The energy conservation standard for pumps (10 CFR 431 Subpart Y), published in January 2016, recognizes that pumps and motors equipped with variable speed drives (VSDs) can save significant energy and the metrics in the regulation measure this.
In heating, ventilating and air conditioning (HVAC) applications of pump systems, the American Society of Heating, Refrigerating and Air-Conditioning Engineers (ASHRAE) 90.1 standard requires water-cooled unitary systems that are greater than 5 horsepower (hp) to have a VSD installed on the pump motor.
When properly applied, VSDs play a major role in energy conservation.
The energy savings in variable flow pumping systems are maximized in systems that are friction dominated, such as water circulating systems for heating and cooling.
Image 1 demonstrates the wasted energy that can be saved when the speed is reduced to a lower flow and head in a friction head dominated system.
VSDs allow the pump speed to be lowered or increased, depending on the needs of the system.

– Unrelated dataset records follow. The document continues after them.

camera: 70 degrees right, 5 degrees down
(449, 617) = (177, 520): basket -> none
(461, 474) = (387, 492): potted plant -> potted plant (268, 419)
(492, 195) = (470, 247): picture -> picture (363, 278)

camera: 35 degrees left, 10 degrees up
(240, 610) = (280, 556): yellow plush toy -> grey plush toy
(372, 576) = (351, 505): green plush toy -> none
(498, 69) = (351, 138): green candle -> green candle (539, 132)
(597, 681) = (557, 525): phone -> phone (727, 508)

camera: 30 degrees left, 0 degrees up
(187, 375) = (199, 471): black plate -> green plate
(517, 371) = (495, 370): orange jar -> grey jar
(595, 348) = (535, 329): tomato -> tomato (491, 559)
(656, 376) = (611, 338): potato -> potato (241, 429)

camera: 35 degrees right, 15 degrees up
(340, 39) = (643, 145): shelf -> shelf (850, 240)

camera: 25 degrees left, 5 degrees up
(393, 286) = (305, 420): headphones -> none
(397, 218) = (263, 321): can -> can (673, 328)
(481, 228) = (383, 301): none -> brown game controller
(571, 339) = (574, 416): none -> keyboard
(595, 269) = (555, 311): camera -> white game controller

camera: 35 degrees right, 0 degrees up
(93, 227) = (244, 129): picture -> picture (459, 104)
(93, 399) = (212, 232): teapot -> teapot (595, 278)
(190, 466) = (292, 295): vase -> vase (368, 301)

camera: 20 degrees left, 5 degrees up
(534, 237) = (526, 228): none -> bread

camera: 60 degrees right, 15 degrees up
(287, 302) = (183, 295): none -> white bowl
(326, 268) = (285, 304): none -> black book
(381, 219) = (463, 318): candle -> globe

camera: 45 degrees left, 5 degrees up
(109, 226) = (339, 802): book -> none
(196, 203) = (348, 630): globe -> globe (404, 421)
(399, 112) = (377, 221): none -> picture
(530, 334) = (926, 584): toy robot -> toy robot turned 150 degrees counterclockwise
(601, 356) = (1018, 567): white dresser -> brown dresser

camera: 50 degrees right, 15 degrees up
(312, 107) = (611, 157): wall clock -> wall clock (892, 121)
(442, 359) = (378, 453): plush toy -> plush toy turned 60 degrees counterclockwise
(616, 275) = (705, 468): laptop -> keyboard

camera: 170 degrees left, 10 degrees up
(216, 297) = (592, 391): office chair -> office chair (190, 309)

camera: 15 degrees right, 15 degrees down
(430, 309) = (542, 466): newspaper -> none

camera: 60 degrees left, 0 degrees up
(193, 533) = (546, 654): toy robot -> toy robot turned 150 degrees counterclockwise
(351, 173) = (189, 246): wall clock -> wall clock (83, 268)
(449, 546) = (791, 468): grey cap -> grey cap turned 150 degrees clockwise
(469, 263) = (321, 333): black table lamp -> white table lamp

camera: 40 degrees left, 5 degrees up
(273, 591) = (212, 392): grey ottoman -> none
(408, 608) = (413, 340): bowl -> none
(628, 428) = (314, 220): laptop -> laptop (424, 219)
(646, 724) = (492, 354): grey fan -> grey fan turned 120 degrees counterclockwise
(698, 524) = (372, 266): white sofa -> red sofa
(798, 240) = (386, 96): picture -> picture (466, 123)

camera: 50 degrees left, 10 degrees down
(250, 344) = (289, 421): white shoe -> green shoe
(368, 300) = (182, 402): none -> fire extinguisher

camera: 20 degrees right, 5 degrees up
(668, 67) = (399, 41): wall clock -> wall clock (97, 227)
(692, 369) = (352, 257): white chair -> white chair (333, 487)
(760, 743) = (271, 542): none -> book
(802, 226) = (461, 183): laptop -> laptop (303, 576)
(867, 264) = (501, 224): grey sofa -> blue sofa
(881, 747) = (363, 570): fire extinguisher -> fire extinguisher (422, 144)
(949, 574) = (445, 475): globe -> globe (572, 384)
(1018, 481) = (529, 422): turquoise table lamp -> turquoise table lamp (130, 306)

Reducing the speed of the pump reduces both the pump’s pressure and flow, which reduces power consumption.
While variable speed control can provide the most efficient, reliable and precise control to meet the system demand, it requires higher investment cost, is less suitable for high static or flat system curves, and requires consideration of mechanical design issues related to resonance, minimum speed and/or over speed.
To justify its use and ensure a reliable installation, it is important to analyze the system’s suitability for the speed range and the benefits of controlling the speed.